EXERCISE DETAILS
Look through the data below, and copy each line that carries the word "linecap".

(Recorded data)
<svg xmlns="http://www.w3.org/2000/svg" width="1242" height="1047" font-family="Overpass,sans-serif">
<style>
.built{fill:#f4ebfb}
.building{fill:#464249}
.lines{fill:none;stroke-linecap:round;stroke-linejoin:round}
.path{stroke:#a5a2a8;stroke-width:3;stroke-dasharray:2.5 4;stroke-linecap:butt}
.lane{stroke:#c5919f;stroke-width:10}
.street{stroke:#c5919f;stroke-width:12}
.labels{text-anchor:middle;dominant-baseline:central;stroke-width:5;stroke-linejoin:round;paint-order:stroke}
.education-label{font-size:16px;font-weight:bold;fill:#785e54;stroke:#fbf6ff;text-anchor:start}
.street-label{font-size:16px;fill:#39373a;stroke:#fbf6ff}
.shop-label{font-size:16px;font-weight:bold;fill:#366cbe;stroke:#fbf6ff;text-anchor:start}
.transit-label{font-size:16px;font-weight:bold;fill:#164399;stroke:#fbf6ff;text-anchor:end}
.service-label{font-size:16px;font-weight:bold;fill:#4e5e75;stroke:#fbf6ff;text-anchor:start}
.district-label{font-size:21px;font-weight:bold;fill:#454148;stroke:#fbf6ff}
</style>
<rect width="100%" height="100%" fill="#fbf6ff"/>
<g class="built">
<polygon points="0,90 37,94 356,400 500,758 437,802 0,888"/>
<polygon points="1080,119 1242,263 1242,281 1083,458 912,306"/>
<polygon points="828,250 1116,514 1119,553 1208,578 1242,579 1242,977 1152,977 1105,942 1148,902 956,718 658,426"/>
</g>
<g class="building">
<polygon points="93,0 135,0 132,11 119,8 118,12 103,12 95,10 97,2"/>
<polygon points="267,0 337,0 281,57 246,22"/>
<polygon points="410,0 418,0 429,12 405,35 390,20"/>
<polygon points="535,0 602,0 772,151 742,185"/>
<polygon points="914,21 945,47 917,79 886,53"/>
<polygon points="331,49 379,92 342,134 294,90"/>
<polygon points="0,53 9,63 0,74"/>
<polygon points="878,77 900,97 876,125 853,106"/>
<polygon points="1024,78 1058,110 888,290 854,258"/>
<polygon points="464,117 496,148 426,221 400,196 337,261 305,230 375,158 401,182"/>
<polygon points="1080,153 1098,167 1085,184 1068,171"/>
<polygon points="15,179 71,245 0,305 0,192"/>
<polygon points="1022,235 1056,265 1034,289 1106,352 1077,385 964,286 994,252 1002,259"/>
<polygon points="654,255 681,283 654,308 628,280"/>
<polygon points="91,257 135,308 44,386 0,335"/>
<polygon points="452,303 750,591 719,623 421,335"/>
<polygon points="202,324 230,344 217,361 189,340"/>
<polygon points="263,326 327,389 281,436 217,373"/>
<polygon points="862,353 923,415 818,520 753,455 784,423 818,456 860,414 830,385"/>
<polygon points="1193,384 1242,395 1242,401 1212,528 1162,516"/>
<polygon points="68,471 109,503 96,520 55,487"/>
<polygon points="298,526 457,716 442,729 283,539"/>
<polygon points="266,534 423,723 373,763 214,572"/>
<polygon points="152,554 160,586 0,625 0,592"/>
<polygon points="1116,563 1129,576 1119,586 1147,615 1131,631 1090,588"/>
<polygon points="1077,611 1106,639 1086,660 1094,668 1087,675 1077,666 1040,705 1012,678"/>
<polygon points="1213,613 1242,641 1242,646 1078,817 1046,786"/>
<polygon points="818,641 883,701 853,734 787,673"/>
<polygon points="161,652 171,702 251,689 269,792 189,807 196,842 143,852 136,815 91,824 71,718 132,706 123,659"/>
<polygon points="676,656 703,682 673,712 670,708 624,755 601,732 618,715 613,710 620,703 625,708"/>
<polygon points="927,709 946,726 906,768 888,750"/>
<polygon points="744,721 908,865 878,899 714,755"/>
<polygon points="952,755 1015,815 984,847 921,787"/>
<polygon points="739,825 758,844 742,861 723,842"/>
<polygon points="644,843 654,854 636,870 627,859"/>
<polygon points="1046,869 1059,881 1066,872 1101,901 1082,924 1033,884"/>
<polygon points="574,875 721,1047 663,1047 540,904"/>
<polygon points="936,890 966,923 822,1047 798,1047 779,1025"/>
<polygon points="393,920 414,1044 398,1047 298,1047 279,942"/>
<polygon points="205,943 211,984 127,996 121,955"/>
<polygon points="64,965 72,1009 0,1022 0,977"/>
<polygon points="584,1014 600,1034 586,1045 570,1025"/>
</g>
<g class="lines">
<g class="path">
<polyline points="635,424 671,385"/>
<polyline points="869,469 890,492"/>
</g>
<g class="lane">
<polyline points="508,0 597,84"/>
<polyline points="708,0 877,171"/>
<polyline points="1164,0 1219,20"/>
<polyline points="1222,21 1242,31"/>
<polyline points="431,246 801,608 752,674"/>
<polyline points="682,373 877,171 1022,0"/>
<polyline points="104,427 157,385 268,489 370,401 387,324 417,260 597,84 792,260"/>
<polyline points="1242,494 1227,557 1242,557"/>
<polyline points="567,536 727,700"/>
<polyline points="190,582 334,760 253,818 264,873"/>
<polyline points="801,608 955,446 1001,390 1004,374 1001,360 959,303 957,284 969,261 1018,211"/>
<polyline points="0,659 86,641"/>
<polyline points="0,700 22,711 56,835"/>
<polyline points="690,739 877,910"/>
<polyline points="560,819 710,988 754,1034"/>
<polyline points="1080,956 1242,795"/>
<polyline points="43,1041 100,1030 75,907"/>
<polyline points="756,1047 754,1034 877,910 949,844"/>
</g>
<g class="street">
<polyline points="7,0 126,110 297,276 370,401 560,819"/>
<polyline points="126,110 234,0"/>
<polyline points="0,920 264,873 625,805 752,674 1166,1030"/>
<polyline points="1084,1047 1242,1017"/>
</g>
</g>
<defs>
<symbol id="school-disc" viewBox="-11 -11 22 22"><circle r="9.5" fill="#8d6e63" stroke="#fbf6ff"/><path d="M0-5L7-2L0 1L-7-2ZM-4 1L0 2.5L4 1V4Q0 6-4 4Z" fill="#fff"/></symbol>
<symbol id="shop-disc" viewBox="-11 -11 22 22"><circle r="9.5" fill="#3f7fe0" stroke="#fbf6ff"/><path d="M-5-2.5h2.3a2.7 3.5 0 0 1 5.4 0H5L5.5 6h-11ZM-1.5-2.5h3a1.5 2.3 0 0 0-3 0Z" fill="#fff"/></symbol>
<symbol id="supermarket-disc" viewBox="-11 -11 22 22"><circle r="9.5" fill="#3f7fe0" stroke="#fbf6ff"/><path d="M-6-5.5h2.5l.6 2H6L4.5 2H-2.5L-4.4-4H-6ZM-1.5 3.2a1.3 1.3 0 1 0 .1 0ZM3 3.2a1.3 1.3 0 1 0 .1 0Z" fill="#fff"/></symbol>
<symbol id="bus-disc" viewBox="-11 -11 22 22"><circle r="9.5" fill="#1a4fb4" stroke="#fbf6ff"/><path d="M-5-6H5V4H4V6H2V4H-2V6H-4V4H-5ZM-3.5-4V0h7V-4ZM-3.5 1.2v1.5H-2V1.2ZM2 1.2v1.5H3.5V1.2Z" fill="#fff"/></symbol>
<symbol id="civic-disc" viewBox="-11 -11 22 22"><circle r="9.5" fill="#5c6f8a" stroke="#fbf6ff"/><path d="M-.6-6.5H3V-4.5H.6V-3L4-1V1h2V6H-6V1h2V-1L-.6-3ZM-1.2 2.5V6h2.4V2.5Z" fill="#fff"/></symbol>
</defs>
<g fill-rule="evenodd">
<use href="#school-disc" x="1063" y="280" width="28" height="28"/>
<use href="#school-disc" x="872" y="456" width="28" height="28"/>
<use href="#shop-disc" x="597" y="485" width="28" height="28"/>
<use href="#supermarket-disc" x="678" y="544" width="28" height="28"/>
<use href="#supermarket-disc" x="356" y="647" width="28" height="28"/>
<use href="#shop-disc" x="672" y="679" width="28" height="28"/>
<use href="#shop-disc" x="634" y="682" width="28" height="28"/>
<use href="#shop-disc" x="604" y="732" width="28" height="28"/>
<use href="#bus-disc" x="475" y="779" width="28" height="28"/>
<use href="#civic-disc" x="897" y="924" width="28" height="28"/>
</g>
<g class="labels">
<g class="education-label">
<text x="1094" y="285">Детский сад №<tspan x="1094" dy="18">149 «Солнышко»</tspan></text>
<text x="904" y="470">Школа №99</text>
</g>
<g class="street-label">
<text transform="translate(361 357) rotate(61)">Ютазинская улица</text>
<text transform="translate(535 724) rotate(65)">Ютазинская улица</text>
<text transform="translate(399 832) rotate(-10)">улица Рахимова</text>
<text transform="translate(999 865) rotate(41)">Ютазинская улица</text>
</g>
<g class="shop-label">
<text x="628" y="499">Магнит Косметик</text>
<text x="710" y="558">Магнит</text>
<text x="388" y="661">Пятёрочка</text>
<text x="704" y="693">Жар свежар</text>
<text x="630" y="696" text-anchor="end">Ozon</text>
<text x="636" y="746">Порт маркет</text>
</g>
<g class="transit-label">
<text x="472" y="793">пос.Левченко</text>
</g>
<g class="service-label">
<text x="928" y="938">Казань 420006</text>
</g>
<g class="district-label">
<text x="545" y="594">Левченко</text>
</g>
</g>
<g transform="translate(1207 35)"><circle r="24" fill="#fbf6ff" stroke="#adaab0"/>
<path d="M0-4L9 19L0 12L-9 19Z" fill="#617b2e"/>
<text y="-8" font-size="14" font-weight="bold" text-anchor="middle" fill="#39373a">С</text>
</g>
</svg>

SOLUTION TO THIS TASK
.lines{fill:none;stroke-linecap:round;stroke-linejoin:round}
.path{stroke:#a5a2a8;stroke-width:3;stroke-dasharray:2.5 4;stroke-linecap:butt}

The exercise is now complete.